The actors in the movie are convincing in their pitch-perfect performances. While Ben Affleck gives an understated but effective performance not so far from Harrison Ford in “Presumed Innocent” (1990), his co-star Rosamund Pike elevates what could have been a thankless role into something both alluring and interesting enough to hover around the film even when she is not on the screen. Carrie Coon is solid as Nick’s sister who decides to stand by her brother despite her own doubts, Kim Dickens brings a tough, no-nonsense attitude to her detective character, and Missi Pyle has a delicious fun with her loathsome character which is clearly inspired by Nancy Grace. Neil Patrick Harris and Tyler Perry are also well-cast in their against-the-type roles; Harris is unexpectedly creepy as one of Amy’s former boyfriends, and Perry is surprisingly engaging as Tanner Bolt, a Johnnie Cochran-like celebrity lawyer hired to guide Nick along the risky path of establishing positive public images on the media.

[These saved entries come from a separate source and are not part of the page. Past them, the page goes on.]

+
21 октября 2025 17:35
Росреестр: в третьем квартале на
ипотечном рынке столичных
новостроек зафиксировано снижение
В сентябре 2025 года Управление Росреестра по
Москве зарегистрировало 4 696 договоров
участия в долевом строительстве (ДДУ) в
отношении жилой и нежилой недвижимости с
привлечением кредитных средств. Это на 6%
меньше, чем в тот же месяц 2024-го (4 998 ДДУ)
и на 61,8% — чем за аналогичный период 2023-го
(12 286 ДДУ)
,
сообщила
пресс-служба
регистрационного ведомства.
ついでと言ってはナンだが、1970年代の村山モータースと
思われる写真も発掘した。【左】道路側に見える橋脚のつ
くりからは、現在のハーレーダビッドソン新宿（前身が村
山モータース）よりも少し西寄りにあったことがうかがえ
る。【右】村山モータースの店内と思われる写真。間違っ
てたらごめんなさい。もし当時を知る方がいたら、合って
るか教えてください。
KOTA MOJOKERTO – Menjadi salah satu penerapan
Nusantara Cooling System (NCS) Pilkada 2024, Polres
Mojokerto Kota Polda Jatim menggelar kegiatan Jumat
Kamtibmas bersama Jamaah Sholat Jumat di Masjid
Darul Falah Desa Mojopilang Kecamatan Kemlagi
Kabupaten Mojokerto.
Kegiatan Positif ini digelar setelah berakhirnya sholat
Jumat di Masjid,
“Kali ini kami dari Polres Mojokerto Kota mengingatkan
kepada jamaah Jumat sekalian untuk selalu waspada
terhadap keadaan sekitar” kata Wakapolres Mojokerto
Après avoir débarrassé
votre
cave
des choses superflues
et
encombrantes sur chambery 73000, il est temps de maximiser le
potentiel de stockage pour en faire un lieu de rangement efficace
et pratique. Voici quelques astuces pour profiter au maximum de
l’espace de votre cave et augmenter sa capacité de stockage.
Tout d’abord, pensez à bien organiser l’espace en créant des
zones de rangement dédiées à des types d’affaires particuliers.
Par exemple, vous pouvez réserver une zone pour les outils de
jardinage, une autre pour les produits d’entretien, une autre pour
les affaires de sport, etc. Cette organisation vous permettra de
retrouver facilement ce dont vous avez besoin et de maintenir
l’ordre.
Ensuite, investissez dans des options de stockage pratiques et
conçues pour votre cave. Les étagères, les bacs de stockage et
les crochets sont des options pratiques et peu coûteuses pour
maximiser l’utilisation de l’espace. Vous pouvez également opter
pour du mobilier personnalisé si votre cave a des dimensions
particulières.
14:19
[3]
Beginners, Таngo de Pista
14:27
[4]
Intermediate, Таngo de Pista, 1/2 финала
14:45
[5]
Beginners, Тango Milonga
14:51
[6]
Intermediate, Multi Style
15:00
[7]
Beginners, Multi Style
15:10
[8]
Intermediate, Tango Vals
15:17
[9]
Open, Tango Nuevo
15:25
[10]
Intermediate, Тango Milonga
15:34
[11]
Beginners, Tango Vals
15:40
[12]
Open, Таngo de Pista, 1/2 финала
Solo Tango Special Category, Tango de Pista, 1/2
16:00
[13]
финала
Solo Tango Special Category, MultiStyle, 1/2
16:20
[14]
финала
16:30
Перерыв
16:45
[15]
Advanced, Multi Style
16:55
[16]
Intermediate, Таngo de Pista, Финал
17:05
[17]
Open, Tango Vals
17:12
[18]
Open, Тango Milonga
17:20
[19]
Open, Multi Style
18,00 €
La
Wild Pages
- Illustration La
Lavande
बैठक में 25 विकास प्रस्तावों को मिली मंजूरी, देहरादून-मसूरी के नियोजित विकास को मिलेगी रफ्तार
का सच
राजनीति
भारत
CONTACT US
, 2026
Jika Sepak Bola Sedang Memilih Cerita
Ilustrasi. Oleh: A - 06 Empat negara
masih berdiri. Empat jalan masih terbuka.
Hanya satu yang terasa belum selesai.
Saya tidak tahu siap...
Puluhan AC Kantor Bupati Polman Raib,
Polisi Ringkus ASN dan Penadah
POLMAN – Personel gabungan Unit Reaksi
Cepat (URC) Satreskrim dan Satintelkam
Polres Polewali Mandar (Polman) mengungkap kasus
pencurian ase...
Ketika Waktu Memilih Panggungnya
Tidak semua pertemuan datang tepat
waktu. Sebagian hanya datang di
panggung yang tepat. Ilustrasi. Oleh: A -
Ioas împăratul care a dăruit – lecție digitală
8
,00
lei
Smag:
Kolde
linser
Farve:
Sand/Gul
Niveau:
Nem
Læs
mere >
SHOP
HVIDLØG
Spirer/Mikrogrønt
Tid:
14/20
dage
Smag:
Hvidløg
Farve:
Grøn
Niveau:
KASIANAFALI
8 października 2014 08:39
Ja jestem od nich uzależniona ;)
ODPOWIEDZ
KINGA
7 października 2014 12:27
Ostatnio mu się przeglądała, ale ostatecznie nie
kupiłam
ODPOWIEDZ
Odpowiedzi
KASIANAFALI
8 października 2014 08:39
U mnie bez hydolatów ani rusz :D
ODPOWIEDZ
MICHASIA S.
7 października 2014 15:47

Through his memorable films such as “Se7en” (1995) and “Zodiac” (2007), David Fincher has shown his affinity to dark, uncomfortable subjects, and he did another masterful job here in “Gone Girl” as exploring his usual grim territory. I was excited by its skills and performances, and I was also entertained by its unexpected plot turns even though I realized a number of holes in the plot after watching it. I must admit that the movie can be a feel-bad film for certain audiences for good reasons, but this is a thriller film which really knows how to grab our attention through pure thrill and suspense, and the result is one of the most entertaining movies of this year.